Scene | Starting Line 2024
Stephen Harrison’s debut novel says Wikipedia matters (regardless of what your middle-school teachers might say)
Growing up, every single teacher told me to never use Wikipedia for research.
They said that it wasn’t a reliable source for projects and papers. In a way, they were right — the free online encyclopedia can be edited by anyone at any time, and even though it has a set of guidelines and system of moderators, it is not always the most reliable. On the other hand, some have described the site as “The Last Bastion of Shared Reality.” Today, it informs search results and has become the backbone of AI language models like ChatGPT.
As students, we are constantly searching for knowledge and truth in the world around us. We ask professors and classmates questions and make ideological compromises with peers to better connect to and understand a new point of view. We are exploring to see what is possible. One place we often turn to for easy, detailed answers is Wikipedia.
But what happens when Wikipedia becomes weaponized and used to advance an agenda rather than the truth? This is the question that author and WashU alum Stephen Harrison tackles in his debut novel “The Editors,” which comes out in August.
In the novel, Infopedium — the fictionalized version of Wikipedia — becomes a battleground for truth in the early days of the COVID-19 pandemic. The site’s content becomes weaponized in a way that creates a moral crisis for the characters, some of whom are editors of the site.
Consider the way we feel about and react to events in the current social-media landscape. Most of us have posted infographics and snippets of articles that present a small portion of an event’s truth, failing to accurately platform the entirety of an issue. That is an easy example of when objectivity fails and gives way to an agenda. In the novel this mini moral crisis is ratcheted up until the stakes are life and death. This is the problem that Harrison’s main character, freelance journalist Morgan Wentworth, stumbles into when she discovers Infopendium pages are being purposefully doctored.
Initially, she thinks, “Real journalism was too important to be grouped together with the slew of social media,” a statement continually disproven as she learns more about the website. Eventually, she, too, decides to doctor the truth, editing her late father’s Infopendium page to protect his reputation. In this story, Morgan is at the center of the moral spectrum. The novel’s two other key characters, Sasha and Nevin, represent its extremes.
Sasha, who goes by Alex718 on Infopendium, is a senior in high school who believes in the website’s three core tenets: “We Need Better Sources,” “Anonymity Is Fundamental,” and “Aim for Neutrality.” He obsesses over these principles, and only edits articles when he has the sources to back them up. In contrast, Nevin is a “sock-puppeteer,” someone who uses multiple fake accounts to create artificial consensus and works for companies to doctor articles on Infopendium. The ideals mean nothing to him.

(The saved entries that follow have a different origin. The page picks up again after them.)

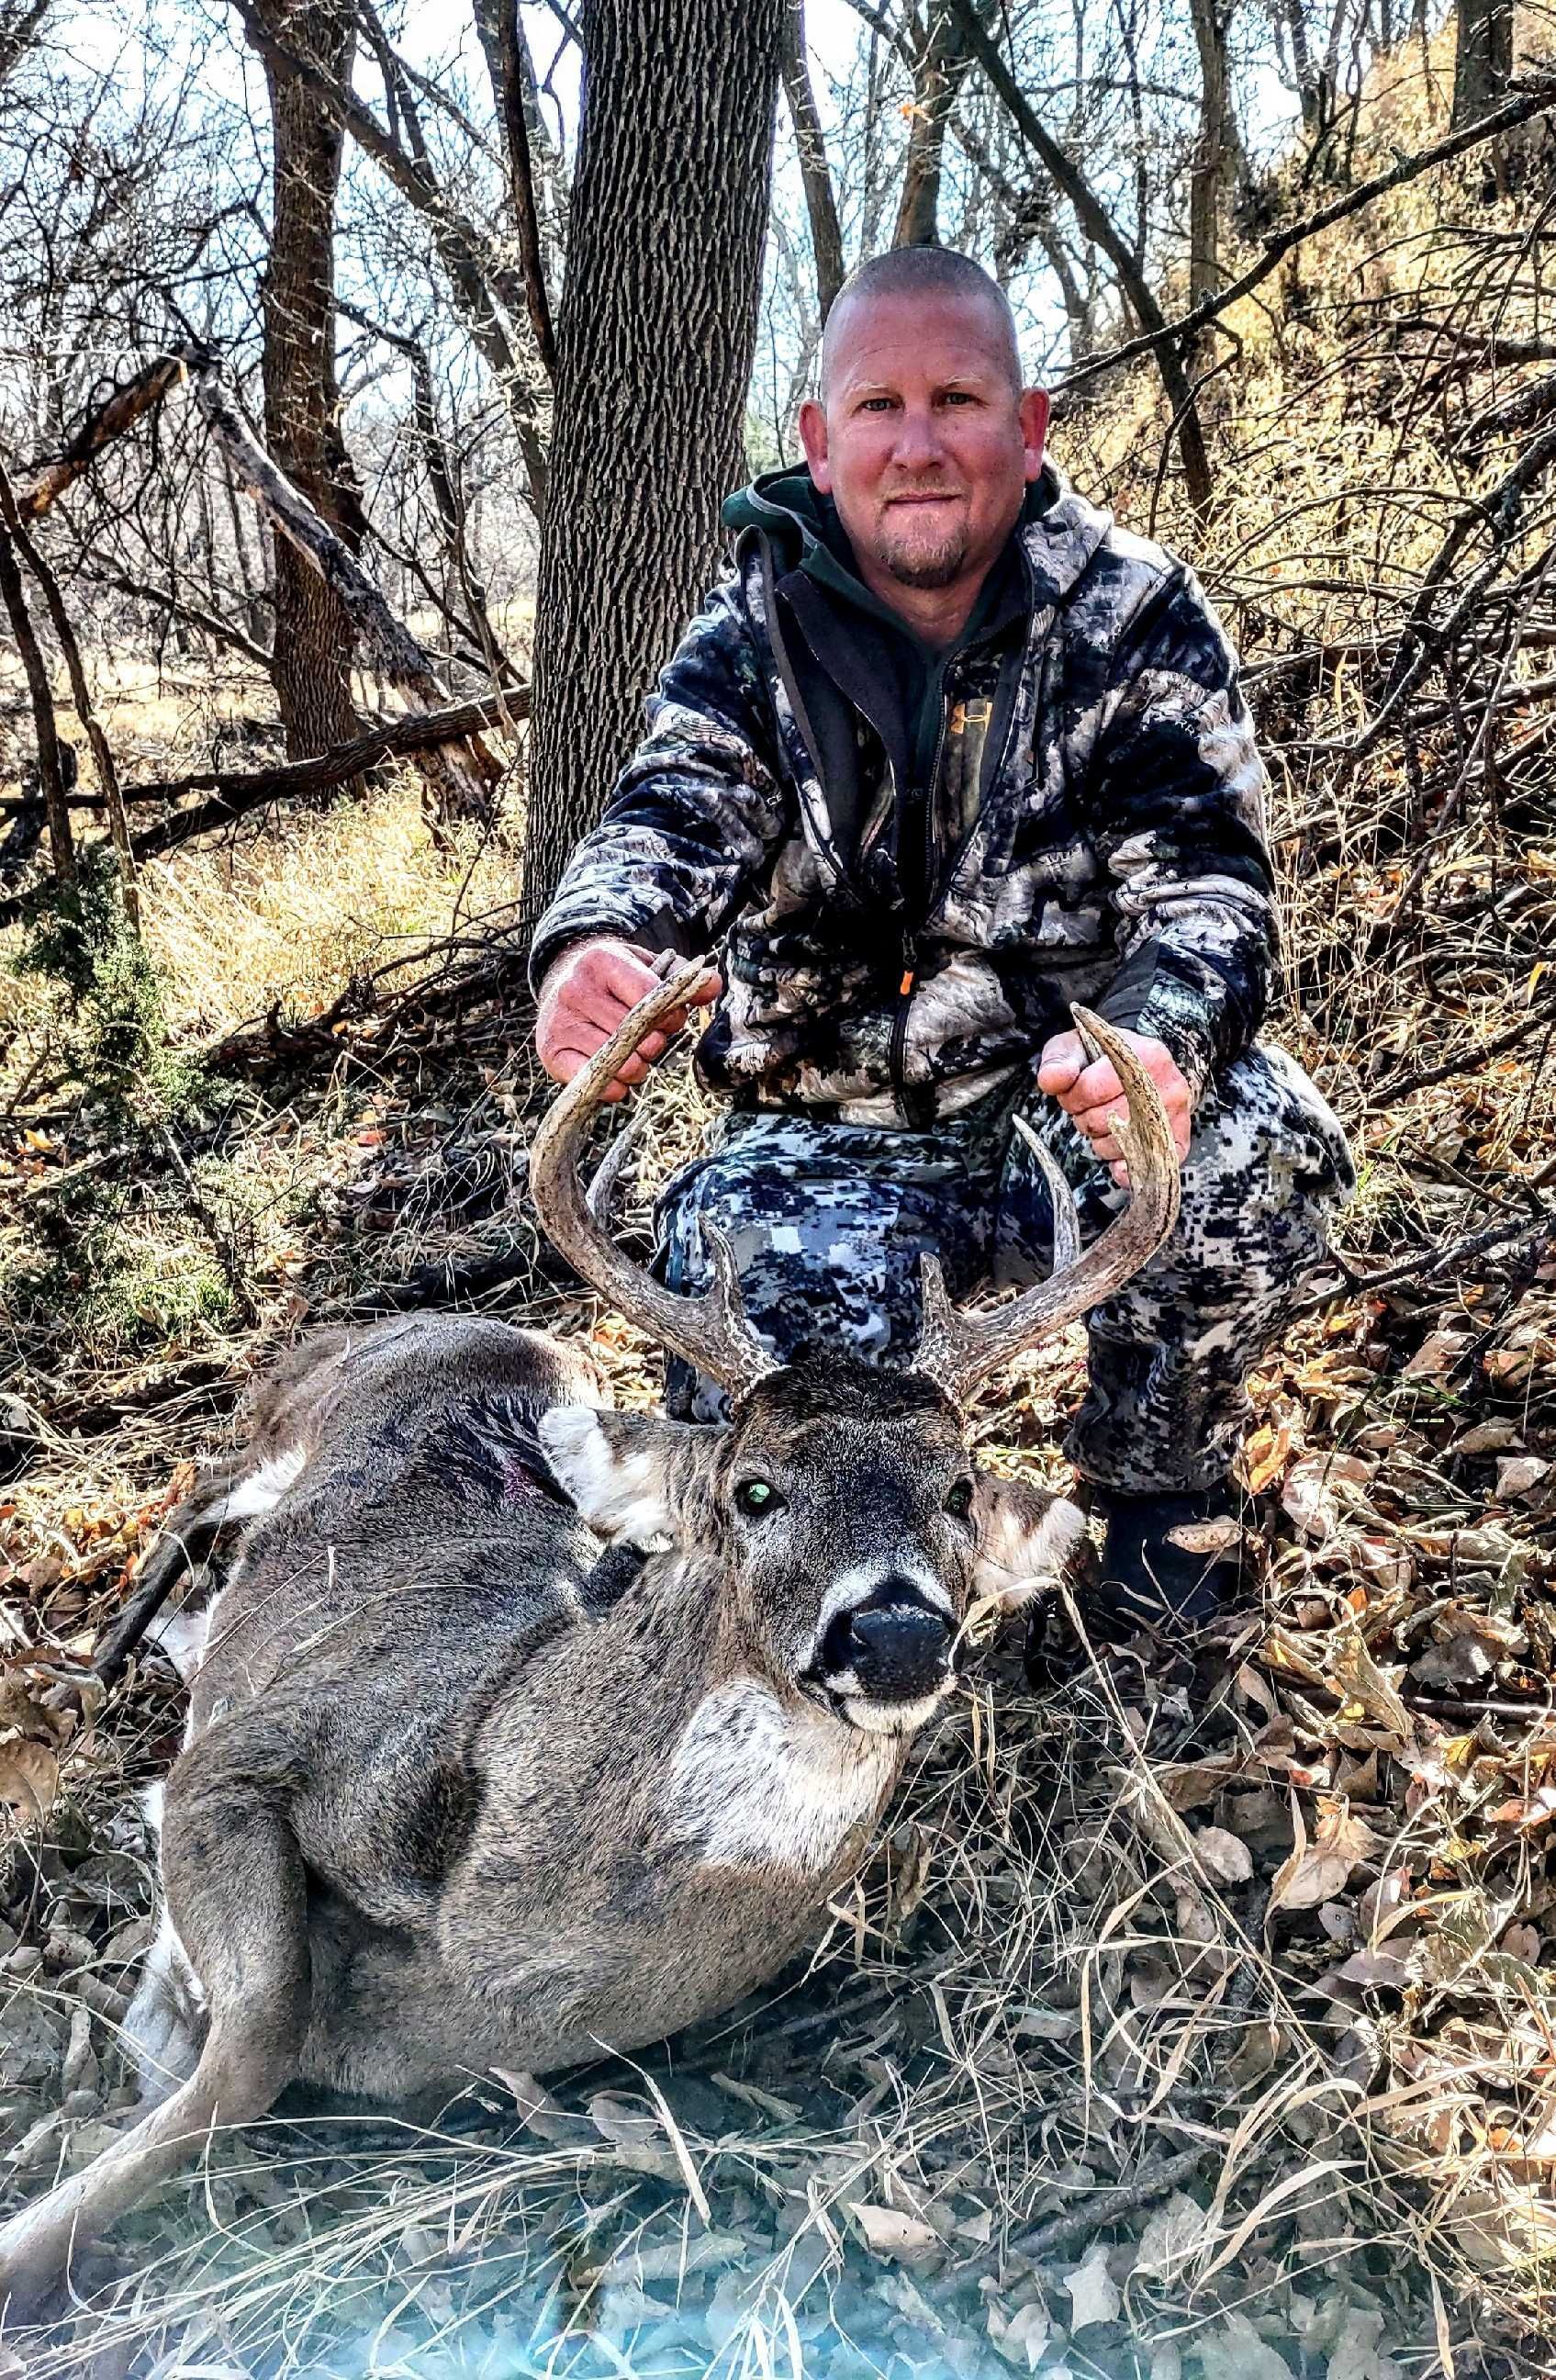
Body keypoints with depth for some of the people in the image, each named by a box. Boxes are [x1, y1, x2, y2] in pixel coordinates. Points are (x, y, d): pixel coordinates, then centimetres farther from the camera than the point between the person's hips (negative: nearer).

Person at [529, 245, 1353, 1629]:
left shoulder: (1135, 619, -4)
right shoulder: (753, 642, -2)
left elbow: (1205, 876, -15)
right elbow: (674, 816, -20)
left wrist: (1161, 1041, -40)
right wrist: (593, 947, -47)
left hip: (1068, 1104, 0)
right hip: (827, 1141, 0)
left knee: (1267, 1144, -31)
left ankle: (1155, 1475, -1)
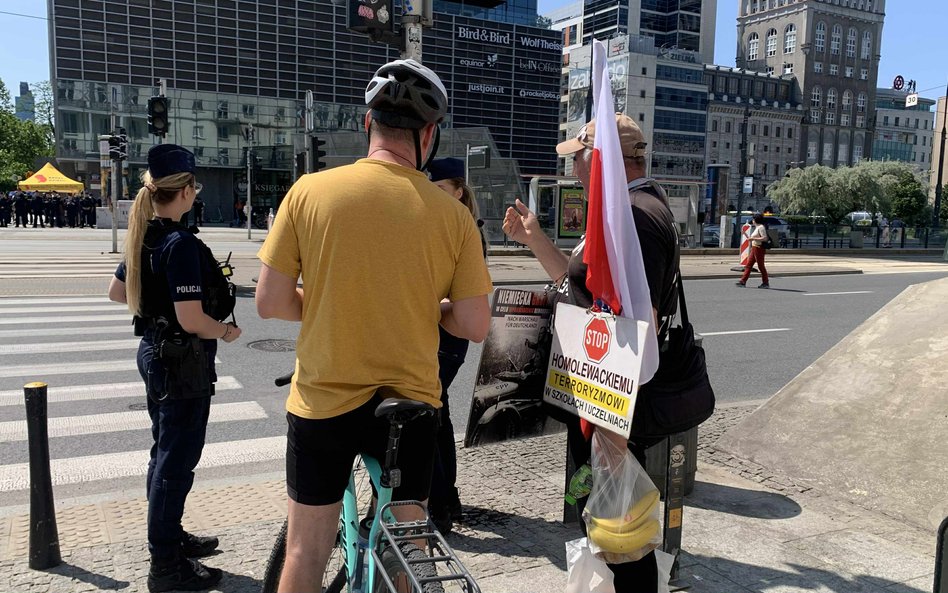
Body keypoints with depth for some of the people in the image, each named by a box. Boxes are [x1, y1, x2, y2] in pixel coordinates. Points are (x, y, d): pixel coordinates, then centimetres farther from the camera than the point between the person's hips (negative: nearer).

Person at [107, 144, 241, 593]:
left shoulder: (143, 238, 5)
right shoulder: (181, 244, -23)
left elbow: (117, 292, 17)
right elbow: (192, 320, -27)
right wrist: (227, 330, -10)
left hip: (154, 351, 10)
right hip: (183, 361, -10)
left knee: (165, 452, 21)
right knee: (176, 462, 2)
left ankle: (168, 536, 38)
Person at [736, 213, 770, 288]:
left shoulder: (761, 227, -13)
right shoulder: (757, 227, 17)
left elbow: (765, 238, -22)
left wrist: (753, 238, -21)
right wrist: (751, 238, 17)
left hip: (759, 248, -10)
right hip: (754, 248, 10)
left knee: (761, 266, -3)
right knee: (748, 265, 6)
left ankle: (766, 283, 7)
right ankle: (743, 281, 5)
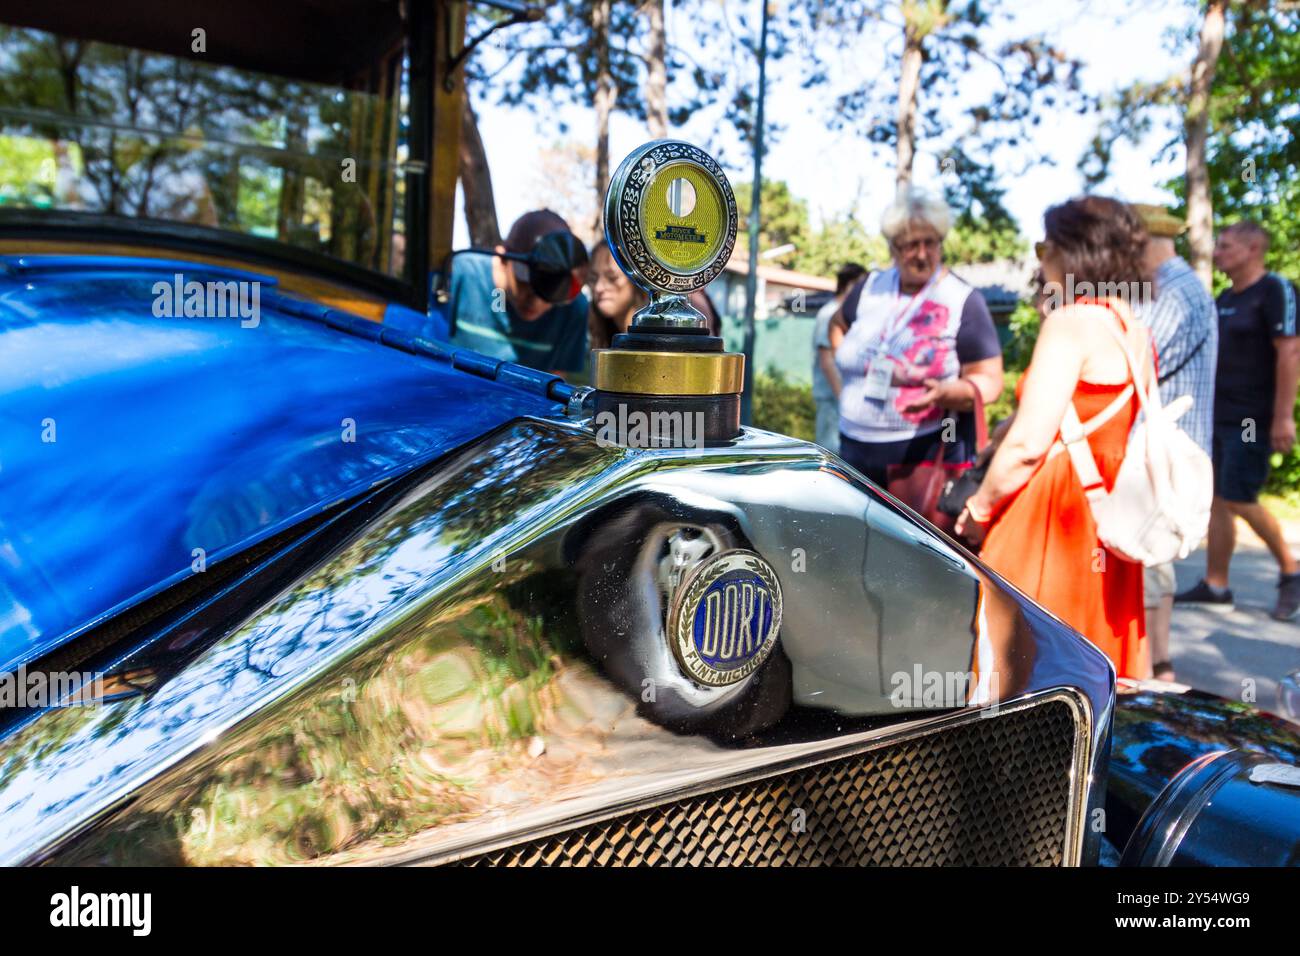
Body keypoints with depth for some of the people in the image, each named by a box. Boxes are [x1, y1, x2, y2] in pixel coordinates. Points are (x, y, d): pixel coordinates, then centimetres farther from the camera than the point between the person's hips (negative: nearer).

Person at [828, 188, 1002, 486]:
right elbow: (838, 324, 29)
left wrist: (946, 393, -27)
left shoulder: (964, 301, -6)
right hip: (854, 448, 5)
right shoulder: (870, 287, 8)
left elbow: (989, 380, -8)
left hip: (926, 453, -5)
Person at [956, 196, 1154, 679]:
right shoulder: (1135, 331, 14)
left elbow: (1030, 442, -18)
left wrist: (979, 507, -6)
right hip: (1109, 512, 9)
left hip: (1057, 513, -9)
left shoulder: (1072, 320, -12)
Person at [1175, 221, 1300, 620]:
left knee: (1238, 500, -8)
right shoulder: (1225, 298, 15)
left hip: (1252, 418, -8)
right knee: (1216, 499, 6)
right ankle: (1215, 587, 11)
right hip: (1218, 416, 8)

Nevin, more than any other character, takes advantage of the anonymity afforded by Infopendium, hiding behind usernames like “Hildegard” and “Telos” to argue anything that might benefit his employer. On top of this obviously unethical behavior, Harrison interrogates the personal cost to Nevin through his use of usernames to separate himself from the content he writes, making it easier for him to stomach what his employers ask of him. This introduces a deeply personal aspect to the novel, emphasizing the need to find our own truth and the values that we believe in. Ultimately, Nevin must confront the reality of his lifestyle when he is asked by the Chinese Communist Party (CCP) to doctor pages in a way that will downplay a SARS-like virus spreading within the country.
The book’s only major problem is its setting of a virus that originates in China and has the same symptoms as COVID-19. The story is just too recent and familiar — the memory is still fresh in our minds, taking the reader out of the novel at times and making it more difficult to connect to the central themes of the book.
However, this deeply researched novel offers a fascinating plot and retelling of the beginning of the pandemic through a rarely considered perspective. It illuminates the challenges to the ideal of truth that we all strive to believe in and practice. Harrison shows the hardships of maintaining a website like Wikipedia, and how it has become central to our public understanding of reality and especially central to events as they unfold.
Four years in college can be a crucial time when one is pushing the boundaries, exploring the vast knowledge of the world around them and trying to understand it. Shared truth matters. It is one of the few things holding us together as a community and country. Standing behind our words matters — with our real names, not online aliases. These things are especially important at a university, particularly at a time when we are all still discovering our stories and asserting the half-formed ideas we care about most to the world. We need some way to come to a consensus about the truth. No matter how much professors tell you not to use it, Wikipedia will be a part of that journey, mostly working unseen in the code of search results and ChatGPT questions. Harrison shows us the risks of corrupting that shared truth that is guiding us all.